15 maio 2008

As Nortadas de Abril

As Nortadas de Abril

Por: António Centeio

Sempre que posso vou até à Praia da Vieira. Nunca nos meses de maior confusão mas naqueles em que as pessoas são poucas e que todo o espaço é nosso. Sinto-me uma criança quando vagueio nas poucas ruas estreitas e empedradas ou naquelas manhãs prazenteiras em que se cheira a terra molhada. Quando respiro o ar fresco da manhã sinto a minha alma sorrir para a mãe natureza. Na Praia da Vieira, o Céu e a Terra parecem tocar-se e fundir-se numa só essência.
Um dos locais de repouso obrigatório é na esplanada do café do meu amigo Lello que nas horas vagas adora desenhar no papel aquilo que a sua imaginação lhe transmite. Às vezes é tão perfeito naquilo que faz que até consegue desenhar o som de uma lágrima a cair.
Os seus desenhos são ex-libris. É o conteúdo que gosta de oferecer ou mostrar a quem perde horas na mais genuína cavaqueira. Conta-nos parte das aventuras que já teve quando, percorreu parte do mundo, para mais tarde regressar às origens. Diz que todas as viagens têm destinos que não compreendemos. Ainda hoje adora viajar sem destino, pelo simples prazer de viajar, possivelmente uma das razões do seu mistério quanto a viagens como dos Sete Sois, simbologia esotérica que acompanha os viajantes e que estes desconhecem na magia nos números.
Agora que já calcorreou meio mundo explora este espaço. Nas noites quentes é normalmente ocupado por pessoas que aqui gostam de passar as férias. Depois tem como companhia seres como eu ou outros escribas que aqui se inspiram. Ao mesmo tempo apregoa que no seu «espaço algumas obras já foram iniciadas como a presença assídua de letrados são uma constante».
Homem culto e modesto mas com um coração do tamanho do mundo sabe recompensar quem o ouve. Para os menos viajados, tem uma forma de detalhe muito própria, fazendo com que todos fiquem a conhecer o lado de lá de Espanha.
Ensinou-me que a «Praia da Vieira nasceu de uma pequena comunidade de pescadores que se lançavam ao mar embravecido em grandes barcos em forma de meia-lua, para horas depois, com a ajuda de uma junta de bois, arrastarem para terra as redes cheias de peixe». Este tipo de pesca artesanal chama-se “Arte Xávega”. Mas a «acção do mar, do vento e das areias tornaram difícil a fixação humana». Hoje quando o «mar permite, mais ou menos a partir da Primavera e até final do Verão» lá se faz ao mar, um pequeno barco típico, que vai deixar as redes. Mais tarde, com a ajuda dos «mais curiosos que estão na praia» puxam-se as redes, para a areia, cheias de peixe a brilhar.

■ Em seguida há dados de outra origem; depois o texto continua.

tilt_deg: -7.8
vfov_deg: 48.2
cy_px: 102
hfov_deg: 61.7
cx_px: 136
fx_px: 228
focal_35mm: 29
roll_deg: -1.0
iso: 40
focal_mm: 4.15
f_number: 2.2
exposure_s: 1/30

Sabe também que alguns escritores deixaram na “memória do tempo” pequenos retalhos onde está bem descrito como famílias de outrora tiveram que «ir por aí abaixo em busca de melhores condições», hoje, conhecidos como os “Avieiros”. Num preâmbulo ao acaso citou-me de cabeça um pequeno enxerto do romance “Nascida Na Terra do Vento”«…visitaram as aldeias avieiras, que foram em tempos uma comunidade de avieiros, pescadores que vieram de Vieira de Leiria em meados do século passado e aqui (margens do rio Tejo, entre Constância e Vila Franca de Xira) edificaram as típicas casas em madeira, construídas a pensar nas cheias de Inverno…». Uma autêntica enciclopédia este meu amigo.
No seu “dia de descanso”tem de ir ao mar gostem ou não os pardais quando fazem chinfrim nos telhados logo que rompe o Sol. Não sabe viver sem falar para o mar -talvez para soprar aos ventos aquilo que só a sua alma sabe.

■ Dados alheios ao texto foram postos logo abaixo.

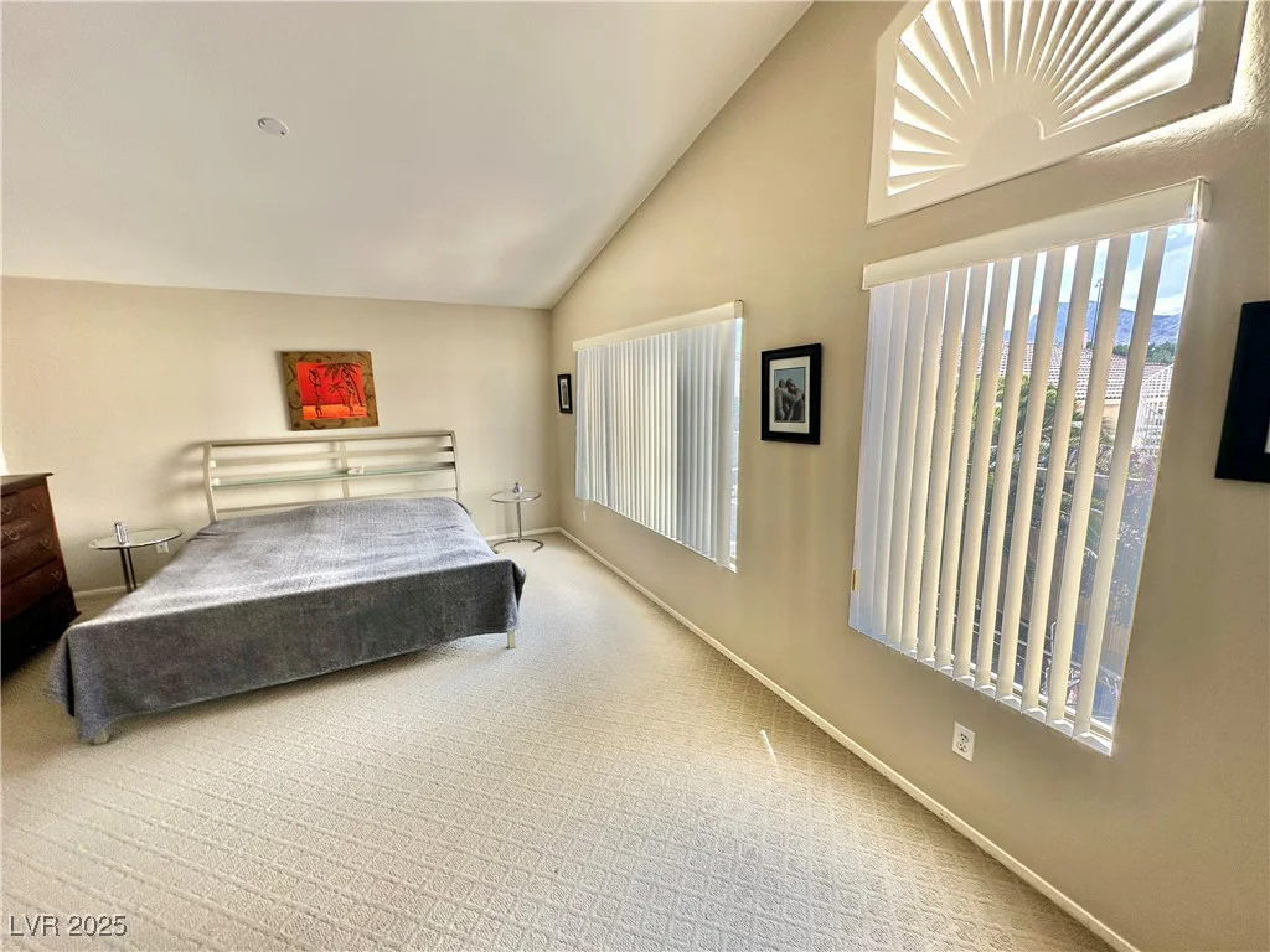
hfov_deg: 102.1
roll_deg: +0.7
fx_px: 514
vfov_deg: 85.7
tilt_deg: -8.9
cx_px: 635
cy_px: 476
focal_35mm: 14
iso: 40
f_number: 2.2
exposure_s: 1/212
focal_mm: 2.22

Da sua esplanada posso ouvir o barulho ensurdecedor que as ondas raivosas fazem rebentando desalmadamente na areia como se esta fosse culpada. O cheiro do rebentamento das ondas delicia-me. O mar faz-me sentir um minúsculo grão de areia. Assusta-me pensar na minha pequenez perante o mar para ao mesmo tempo o Sol me seduzir quando desaparece no crepúsculo cintilante de azul a ouro.

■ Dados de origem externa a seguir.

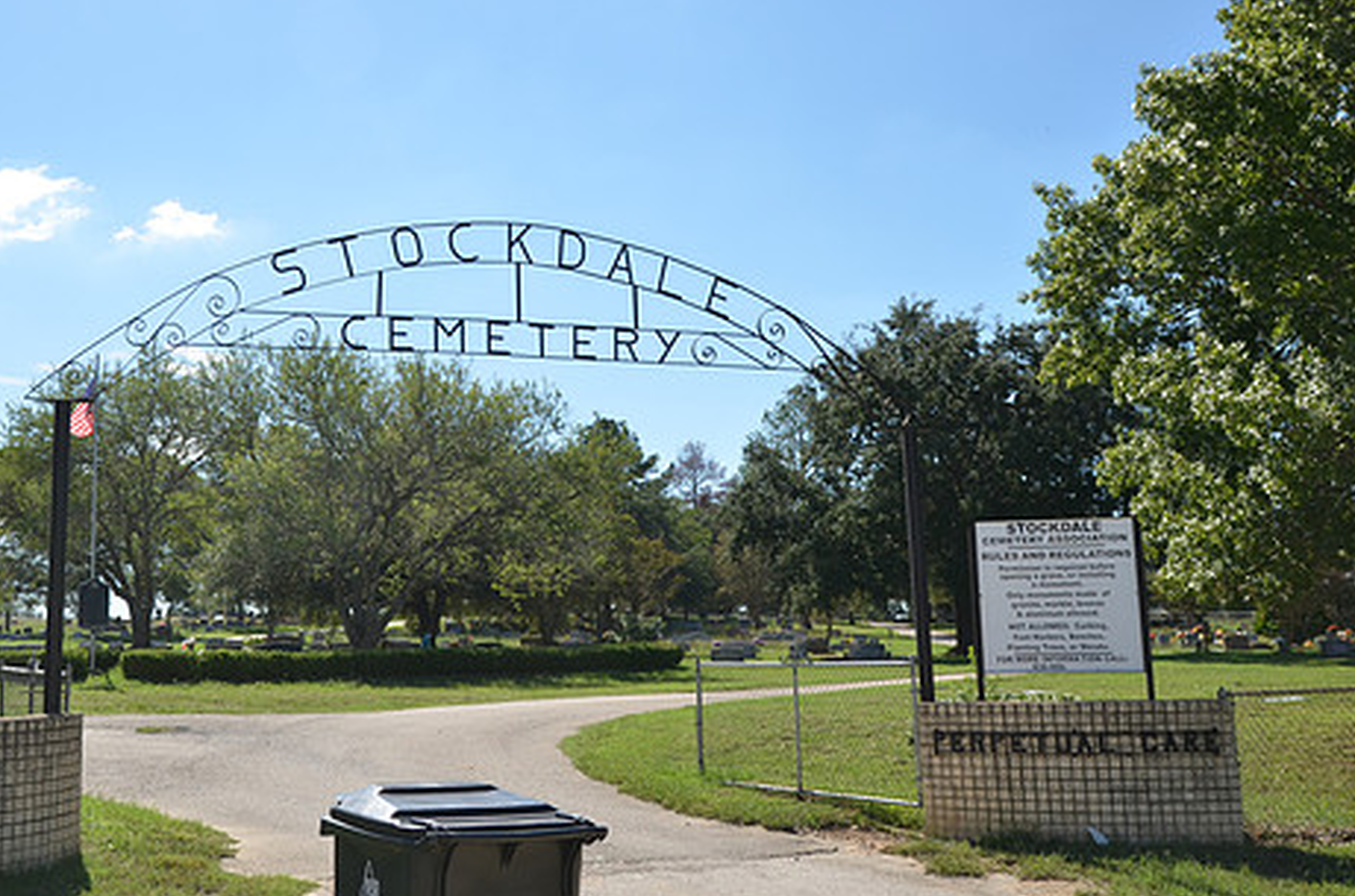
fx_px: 1488
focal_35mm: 40
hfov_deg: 48.5
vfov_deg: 33.4
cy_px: 361
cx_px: 514
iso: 200
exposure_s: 1/200
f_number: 7.1
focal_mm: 21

Outras vezes, quando as noites estão mais tranquilas e as estrelas salpicam o céu negro viajo no silêncio da noite para ver se encontro o local onde estão as pequenas luzes que iluminam aqueles que buscam melhores dias.
Da última vez que lá estive a longa avenida estava cheia de areia dando a impressão que a maldade do homem a tinha tirado da praia. O resplandecente mostrava tristeza. Até o areal estava devastado pela falta da essência que faz a sua beleza. Os ventos das «Nortadas de Abril» com a sua fúria tinham roubado a areia para a colocar no caminho do vaivém das pessoas.